BANKS

Axis Bank Q3 net up 4% amid rise in deposit costs

Axis Bank’s net profit sees modest growth to Rs 6,071 crore even as operating expenses rise 32% to Rs 8,946 crore; net interest margin falls to 4.01% from 4.26%.

Axis Bank’s fiscal third quarter net profit was pulled down by a 32% rise in operating expenses to Rs 8,946 crore. 

The Mumbai-based private bank’s net profit saw a modest 4% year-on-year increase to Rs 6,071 crore for the quarter ended December and 3.5% rise on a sequential basis.

The country's third-largest private lender expects deposit costs, which impacted profitability, to stay heated amid intense competition for funds. 

Net interest margin (NIM) fell to 4.01% in the December quarter from 4.26% a year ago and 4.11% in the prior quarter. Private lenders HDFC Bank and ICICI Bank also reported weak margins for the December quarter on the backdrop of rising cost of deposits.

Net interest income, the difference between the interest earned and the interest expended, rose 9.4% year-on-year to Rs 12,532 crore.

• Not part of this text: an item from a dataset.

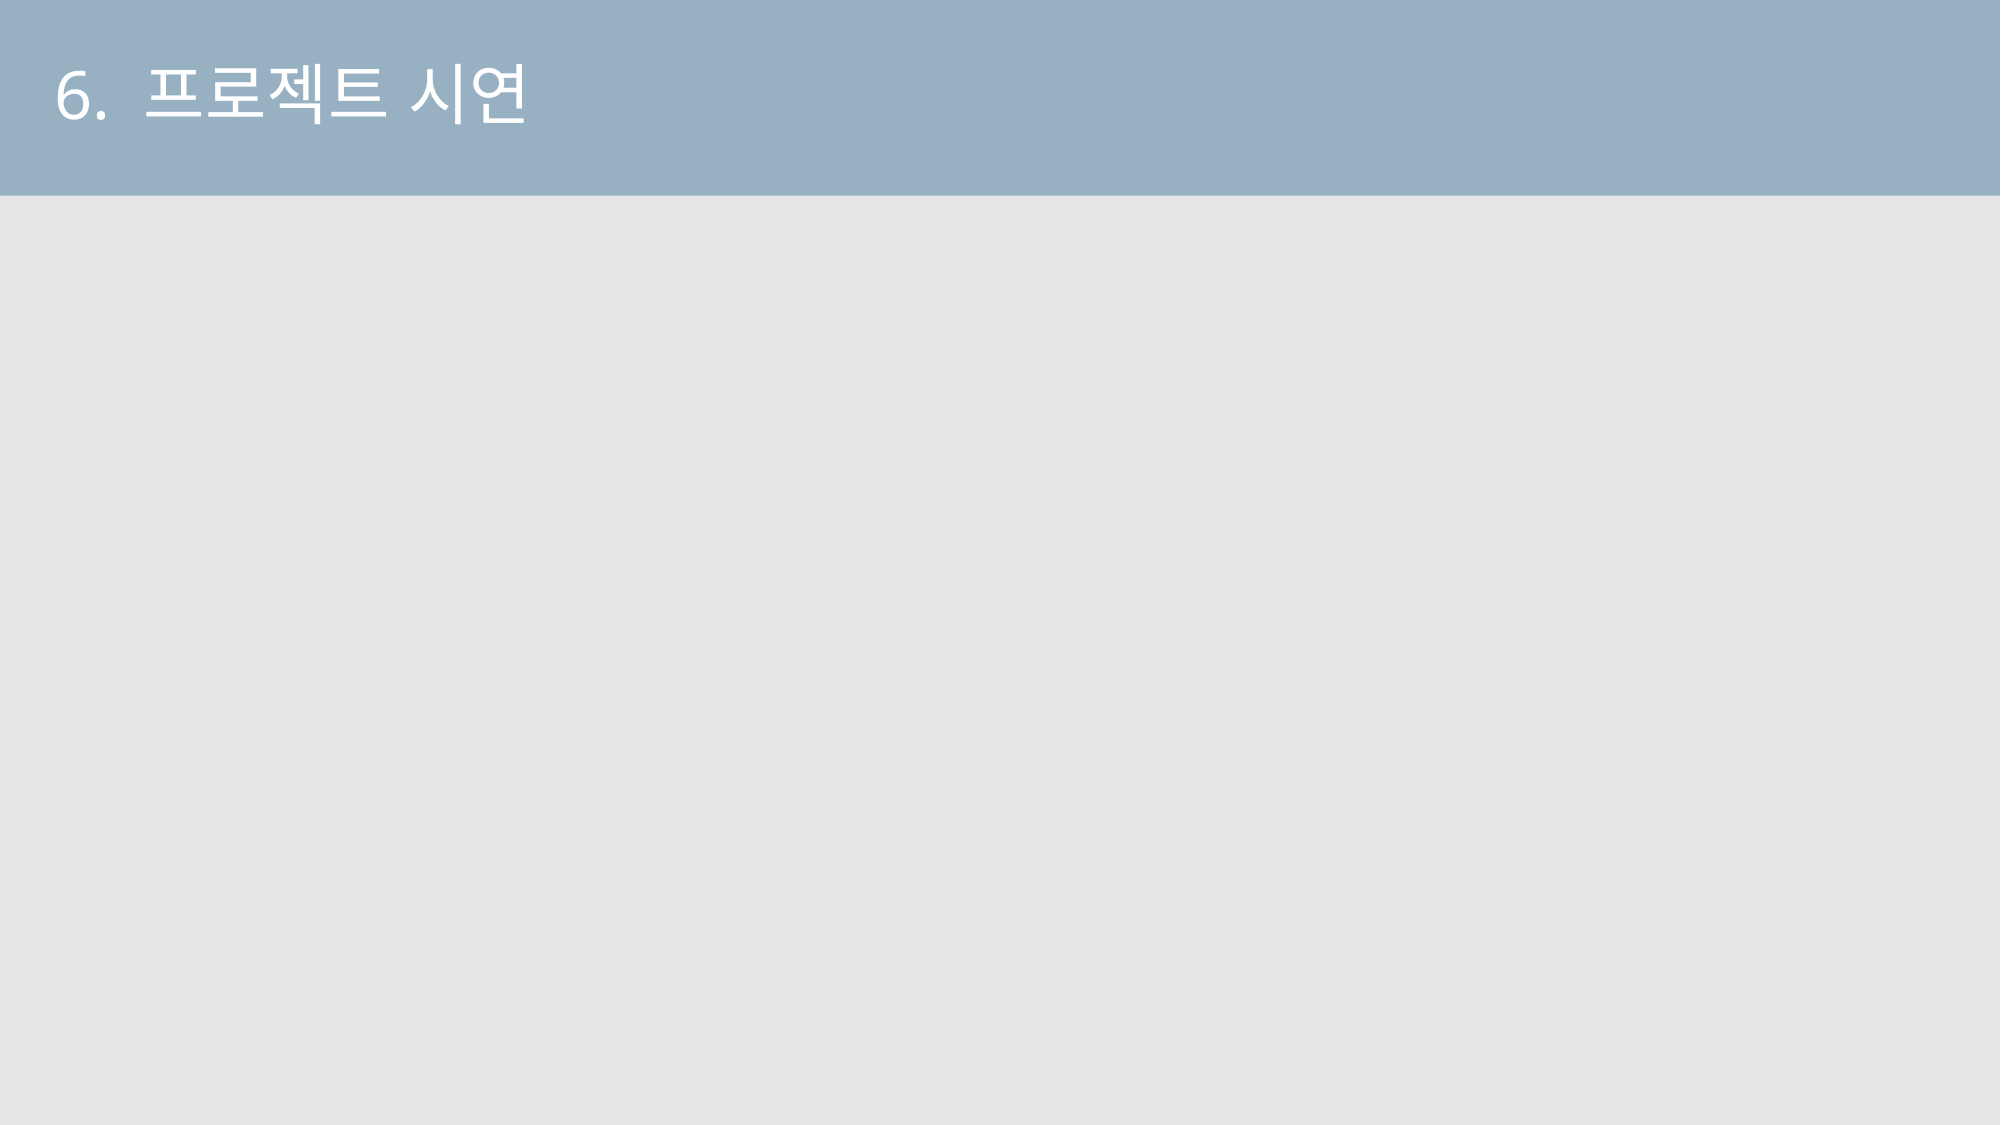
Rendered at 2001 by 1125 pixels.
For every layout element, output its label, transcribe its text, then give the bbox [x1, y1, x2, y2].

title 6. 프로젝트 시연 [39, 0, 1765, 196]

The bank’s loan growth outpaced that of deposits. Axis Bank chief financial officer Puneet Sharma said in a conference call that deposit growth in the short-to-medium term would be a “constraining factor” to loan growth. Deposit repricing would continue through this financial year, he added.

While the private lender’s loans grew at 22% year-on-year for the December 2023 quarter, deposits rose by 18%.

Axis Bank’s deposits stood at Rs 10.04 lakh crore as on 31 December 2023. Term deposits grew by 24% year-on-year, contributing to the rise in deposit costs. While savings account deposits grew 16% year-on-year, current account deposits rose 5%. The share of CASA deposits in total deposits stood at 42%.

With banking system liquidity tightening, the cost of deposits has risen among banks even as loan growth has continued. Several banks reported a drop in lending margins in the fiscal third quarter.

Axis Bank’s advances stood at Rs 9.32 lakh crore as on 31 December 2023.  Retail loans grew 27% to Rs 5.46 lakh crore. Out of this, the share of secured retail loans was around 75%, with home loans accounting for 30% of the retail book.

The lender’s asset quality improved, with gross non-performing asset ratio (NPA) standing at 1.58% as of December-end, down from 2.38% a year ago and 1.73% in the prior quarter.

Net NPA for the December quarter remained flat at 0.36% on a year-on-year basis.

Provisions for bad loans dropped 28.5% year-on-year to Rs 1,028 crore.

The bank has made full provision of Rs 207 crore towards alternative investment funds (AIF), in line with the Reserve Bank of India’s mandate.